Mary did not retire until two in the morning on the last day of her life. She spent her final hours making a will and generously providing to those who had served her faithfully. Early on the morning of 8 February 1587, dressed in black satin and velvet, she entered the Great Hall of Fotheringhay Castle. She commanded her servant, Melville, to go to her son and tell him that she had never done anything to compromise their kingdom of Scotland. Mary was calm and composed before the several hundred spectators present; she listened while the execution warrant was read and then prayed aloud in English for the Church and her son. She also mentioned Queen Elizabeth and prayed for her to continue to serve God in the years to come. Mary comforted her weeping servants, her friends and supporters to the last. They helped her undress; beneath her all-black gown, she wore a red petticoat and bodice. Her women helped her attach the long red sleeves. Mary thus died wearing the liturgical color of Catholic martyrdom. She gave them her golden rosary and Agnus Dei, asking them to remember her in their prayers. Her eyes were covered with a white cloth. While her servants wept and called out prayers in a medley of languages, she laid her neck upon the block, commended herself to God and received the death-stroke. But the executioner was unsteady and the first blow cut the back of her head; Mary whispered, 'Sweet Jesus', and the second blow descended. When the executioner lifted her head and cried out, 'God save the Queen,' a macabre surprise occurred. Mary, queen of Scots had worn an auburn wig to her execution. It was left in the executioner's hand as her head, with its short, grey hair, fell to the floor.

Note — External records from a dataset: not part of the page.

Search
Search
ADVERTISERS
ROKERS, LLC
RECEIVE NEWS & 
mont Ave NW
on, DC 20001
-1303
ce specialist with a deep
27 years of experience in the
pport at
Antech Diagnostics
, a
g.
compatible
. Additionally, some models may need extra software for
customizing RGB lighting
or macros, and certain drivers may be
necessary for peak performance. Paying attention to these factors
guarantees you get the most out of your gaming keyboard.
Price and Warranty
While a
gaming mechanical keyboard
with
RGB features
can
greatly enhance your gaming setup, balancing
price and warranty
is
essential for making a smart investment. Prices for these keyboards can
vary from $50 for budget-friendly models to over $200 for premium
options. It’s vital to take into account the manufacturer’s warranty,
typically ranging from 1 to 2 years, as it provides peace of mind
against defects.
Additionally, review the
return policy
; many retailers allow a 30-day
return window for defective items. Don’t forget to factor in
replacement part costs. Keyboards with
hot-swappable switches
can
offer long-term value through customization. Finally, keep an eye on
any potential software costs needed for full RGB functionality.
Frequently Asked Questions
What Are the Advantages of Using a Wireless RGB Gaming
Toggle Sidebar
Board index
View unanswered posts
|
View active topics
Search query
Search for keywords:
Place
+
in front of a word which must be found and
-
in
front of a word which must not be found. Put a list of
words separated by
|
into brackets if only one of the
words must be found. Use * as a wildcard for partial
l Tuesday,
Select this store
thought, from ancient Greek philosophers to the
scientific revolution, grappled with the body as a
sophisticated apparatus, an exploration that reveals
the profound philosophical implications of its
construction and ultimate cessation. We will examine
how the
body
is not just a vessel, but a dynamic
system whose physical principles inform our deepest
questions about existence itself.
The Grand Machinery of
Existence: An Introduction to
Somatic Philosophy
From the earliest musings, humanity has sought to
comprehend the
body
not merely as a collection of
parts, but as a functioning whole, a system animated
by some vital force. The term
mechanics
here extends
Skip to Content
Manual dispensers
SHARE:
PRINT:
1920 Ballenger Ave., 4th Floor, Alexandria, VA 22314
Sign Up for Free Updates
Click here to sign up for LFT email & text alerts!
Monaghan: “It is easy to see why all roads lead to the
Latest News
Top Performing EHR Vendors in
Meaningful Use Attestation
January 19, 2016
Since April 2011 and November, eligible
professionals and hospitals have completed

Mary was buried first at Peterborough; in 1612, after he had ascended the English throne, her son James had her interred in Westminster Abbey, London, constructing a magnificent tomb which rivaled Elizabeth I's. In her Essay on Adversity, written in 1580 while she was imprisoned, Mary had written of rulers: 'Tribulation has been to them as a furnace to fine gold - a means of proving their virtue.' It was a fitting epitaph for her own infamous life.